Please answer these questions using the additive manufacturing passage:
(a) What does the controller 106 determine?
(b) What does the moveable radiation source 104 heat as it makes passes over the layer?
(c) Which variations may the calibration allow to be taken into account?

DOCUMENT PASSAGE:

— start —

In some examples, there may be multiple such scanning operations
over a layer.
[0017] The device 100 further includes a controller 106 to
determine an output of the sensor at a point at which build
material melts by causing the moveable radiation source 104 to
periodically move over a layer of the build material to provide
radiation to the layer of build material and monitoring the output
of the sensor. For example, the moveable radiation source 104 may
make passes over the layer of build material (e.g. in response to
control or a command from the controller 106) which heats at least
a portion of build material that is being monitored by the sensor
102. The response over time of the build material to heating by the
moveable radiation source, for example as measured by the sensor
102 while the moveable radiation source 104 moves over the layer of
build material in multiple scanning operations/passes, may in some
examples be used to determine the point at which the build material
melts, e.g. the value output of the sensor at the melting point. In
some examples, causing the moveable radiation source 104 to
periodically move over the layer of build material may involve
moving the moveable radiation source 104 in a regular fashion, or
in other examples in an irregular fashion.
[0018] In some examples, therefore, the additive manufacturing
device 100 or the controller 106 may determine the sensor reading
when the build material has just melted, and may use this in a
subsequent additive manufacturing process. This may serve to
calibrate the heat control set points, in some examples for use in
forming an object in an additive manufacturing process. In some
examples, such a calibration may be carried out for an additive
manufacturing process which is to be carried out directly
thereafter, for example by forming at least one subsequent layer on
top of the layers used for calibration, and causing a portion of
the subsequent layer(s) to coalesce to form intended three
dimensional object(s). For example, the information may be used to
ensure that a sufficient level of radiation or heat is applied to
layers of build material during the additive manufacturing process
to ensure that portions of build material intended to form parts of
solid objects have melted, and/or to ensure that surrounding areas
of build material that should not form parts of solid objects do
not melt. This may allow variations in, for example, build material
(resulting in different melting points) and/or changes in sensor
sensitivity to be taken into account in additive manufacturing
processes.

— end —

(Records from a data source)
— start —

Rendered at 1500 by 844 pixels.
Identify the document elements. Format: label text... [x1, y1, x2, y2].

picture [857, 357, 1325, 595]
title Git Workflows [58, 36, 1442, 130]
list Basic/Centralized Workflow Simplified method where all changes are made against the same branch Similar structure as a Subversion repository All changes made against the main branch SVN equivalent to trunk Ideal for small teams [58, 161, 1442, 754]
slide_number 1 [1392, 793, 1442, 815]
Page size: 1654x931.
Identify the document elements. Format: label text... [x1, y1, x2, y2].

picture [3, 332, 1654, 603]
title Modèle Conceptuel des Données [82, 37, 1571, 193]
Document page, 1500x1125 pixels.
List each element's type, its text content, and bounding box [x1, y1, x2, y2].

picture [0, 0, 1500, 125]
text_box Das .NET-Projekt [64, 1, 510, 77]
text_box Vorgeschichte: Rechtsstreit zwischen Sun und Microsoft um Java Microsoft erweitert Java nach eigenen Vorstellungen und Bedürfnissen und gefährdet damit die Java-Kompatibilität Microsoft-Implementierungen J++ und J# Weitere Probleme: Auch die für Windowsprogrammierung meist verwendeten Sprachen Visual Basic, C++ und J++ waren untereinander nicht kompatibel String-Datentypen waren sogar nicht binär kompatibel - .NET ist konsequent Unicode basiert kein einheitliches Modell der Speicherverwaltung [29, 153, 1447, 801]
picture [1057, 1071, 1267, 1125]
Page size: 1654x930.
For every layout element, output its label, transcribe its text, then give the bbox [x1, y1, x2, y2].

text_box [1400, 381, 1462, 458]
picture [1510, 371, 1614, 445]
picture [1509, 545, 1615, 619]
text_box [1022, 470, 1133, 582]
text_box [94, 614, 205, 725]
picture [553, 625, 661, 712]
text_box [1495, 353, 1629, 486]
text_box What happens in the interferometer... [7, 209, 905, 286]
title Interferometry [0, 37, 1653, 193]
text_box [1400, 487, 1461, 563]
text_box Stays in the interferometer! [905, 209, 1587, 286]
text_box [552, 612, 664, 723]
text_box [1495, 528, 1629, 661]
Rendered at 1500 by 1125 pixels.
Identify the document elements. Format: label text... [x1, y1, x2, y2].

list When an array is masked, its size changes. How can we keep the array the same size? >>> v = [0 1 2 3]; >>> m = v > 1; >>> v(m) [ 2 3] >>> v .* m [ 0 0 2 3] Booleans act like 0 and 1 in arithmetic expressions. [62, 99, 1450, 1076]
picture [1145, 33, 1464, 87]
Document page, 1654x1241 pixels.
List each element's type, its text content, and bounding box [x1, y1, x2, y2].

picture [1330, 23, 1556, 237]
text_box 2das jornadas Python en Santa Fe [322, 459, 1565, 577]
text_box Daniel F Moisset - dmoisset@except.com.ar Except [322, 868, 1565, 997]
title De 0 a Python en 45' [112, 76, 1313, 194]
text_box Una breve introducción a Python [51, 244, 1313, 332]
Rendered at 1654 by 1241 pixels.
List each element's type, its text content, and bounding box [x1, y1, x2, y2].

— end —

ANSWER TO THIS TASK:
(a) An output of the sensor at a point at which build material melts.
(b) At least a portion of build material that is being monitored by the sensor 102.
(c) Variations in build material (resulting in different melting points) and/or changes in sensor sensitivity.